Berdasarkan pasal 19 UUPA berkenaan tentang signifikasi dan manfaat dari pendaftaran hak atas tanah, dan PP. No. 10 tahun 1961 Jo PP. No. 24 tahun 1997 tentang “Pendaftaran Hak Atas Tanah” menyatakan bahwa demi kepastian hukum bagi pemegang hak atas tanah maka dilakukanlah sebuah pendaftaran kepemilikan hak atas tanah. Bahwa di lain pihak surat keputusan tentang pemberian HGU kepada PTPN XII sebagaimana pada point 8 diatas, ternyata secara yuridis terdapat kesalahan yang mendasar yakni dalam hal :
• Letak lokasi dari HGU adalah di Kabupaten Banyuwangi, dengan mengingat letak/lokasi tanah adalah menunjukkan identifikasi obyek yang harus benar, karenanya dengan kesalahan tersebut surat keputusan tersebut adalah cacat hukum.

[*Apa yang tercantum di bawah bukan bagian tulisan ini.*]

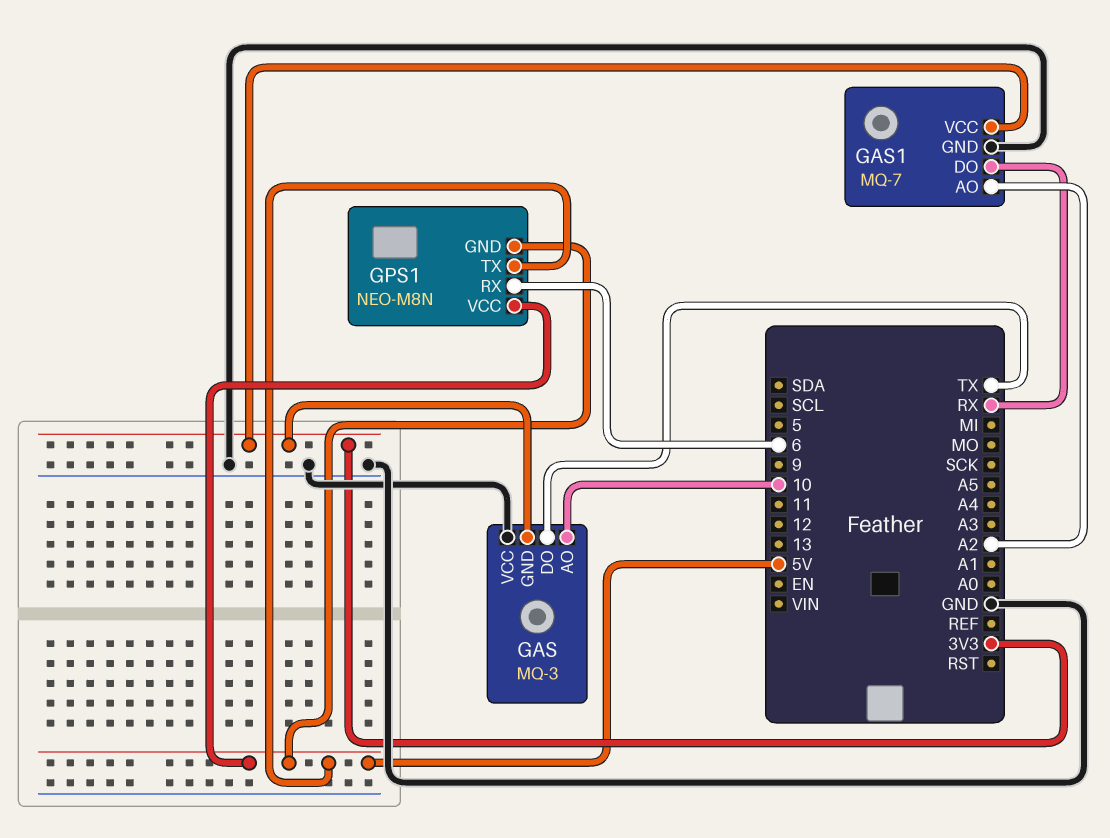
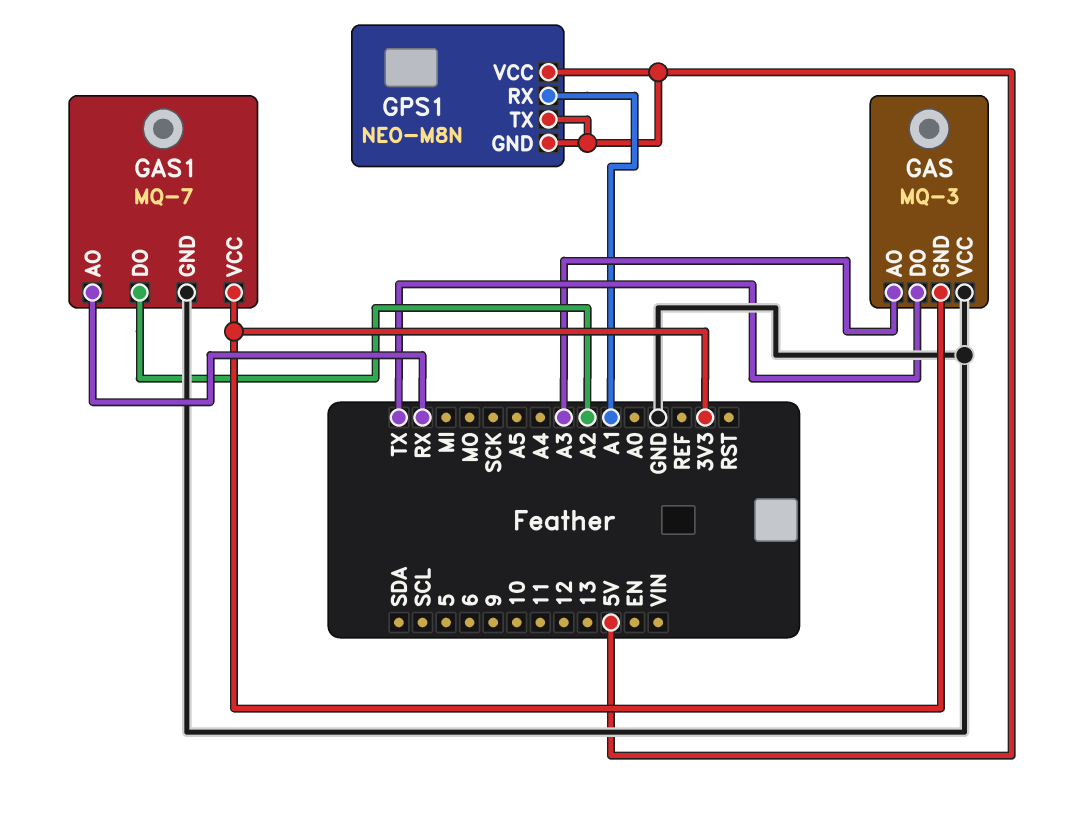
GAS pin AO: 10 -> A3
GAS1 pin AO: A2 -> RX
GAS1 pin DO: RX -> A2
GPS1 pin RX: 6 -> A1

• Tanah-tanah yang diberikan sebagai HGU kepada PTPN XII diatas, juga terdapat tanah-tanah secara yuridis tanah aquo telah dilepaskan sebagai hak milik kepada warga masyarakat desa Curahnongko yakni atas tanah bekas hak Erfpacht No. 4267, sebagaimana poin diatas, tanah-tanah aquo telah dilepaskan sebagai tanah hak milik kepada sekitar 116 KK, karenanya jika tanah aquo masih lagi diberikan sebagai HGU kepada PTPN XII, secara yuridis telah melekat dua jenis hak kepemilikan atas tanah pada obyek yang sama, karenanya jelas-jelas Surat keputusan aquo yang telah bertentangan dengan surat keputusan sebelumnya adalah cacat hukum.
• Berdasarkan bukti-bukti kesalahan di atas surat keputusan tersebut secara hukum telah bertentangan dengan tujuan utama adanya jaminan kepastian hukum bagi para pemegang hak, yakni mengingat surat keputusan tersebut telah tumpang tindih terhadap obyek yang telah secara hukum dibebani hak milik atas tanah sebelumnya yakni SHM No.68, 91, 92, 93, 101 atas nama para warga sejumlah sekitar 116 KK sebagaimana poin 7 diatas, karenanya surat keputusan diatas yang terbukti cacat hukum secara yuridis sah , batal demi hukum dan tidak memiliki kekuatan yang mengikat.

Selanjutnya berdasarkan Peraturan Menteri Agraria No. 3 tahun 1999 tentang “Pelimpahan Wewenang Pemberian dan Pembatalan Keputusan Pemberian Hak Atas Tanah Negara” pada dasarnya mengatur khususnya yang menyangkut dengan permohonan aquo, sebagaimana berikut : Kepala Kantor Wilayah BPN Propinsi berwenang memberikan keputusan tentang permohonan pemilikan hak milik atas tanah yang berasal dari HGU. Menteri Agraria/Kepala BPN Pusat berwenang memberikan keputusan mengenai pembatalan pemberian hak atas tanah yang tidak menjadi kewenangan yang dilimpahkan kepada Kepala Kantor Pertanahan Daerah dan Kepala Kantor Wilayah BPN, baik dikarenakan adanya cacat hukum yang ditemukan sendiri maupun berdasarkan keputusan pengadilan.

Berdasarkan Instruksi Menteri Agraria/Kepala BPN No. 1/tahun 1999 tentang:Penyelesaian tunggakan pekerjaan permohonan masyarakat dibidang pertanahan yang pada dasarnya merupakan instruksi untuk: “Menyelesaikan dengan segera semua tunggakan pekerjaan permohonan masyarakat dibidang pertanahan yan diajukan sampai dengan tanggal 31 Desember 1998 paling lambat selama 3 (tiga) bulan sejak dikeluarkannya instruksi diatas.” Berdasarkan dasar serta alasan-alasan diatas, tidak ada alasan sedikitpun BPN untuk tidak membatalkan surat keputusan pemberian HGU kepada PTPN XII yang jelas-jelas terdapat adanya kesalahan yang mengakibatkan cacat hukumnya surat keputusan diatas, dan selanjutnya mengabulkan permohonan warga desa Curahnongko untuk memohon hak milik atas sebagian dari tanah bekas HGU yang cacat hukum di atas.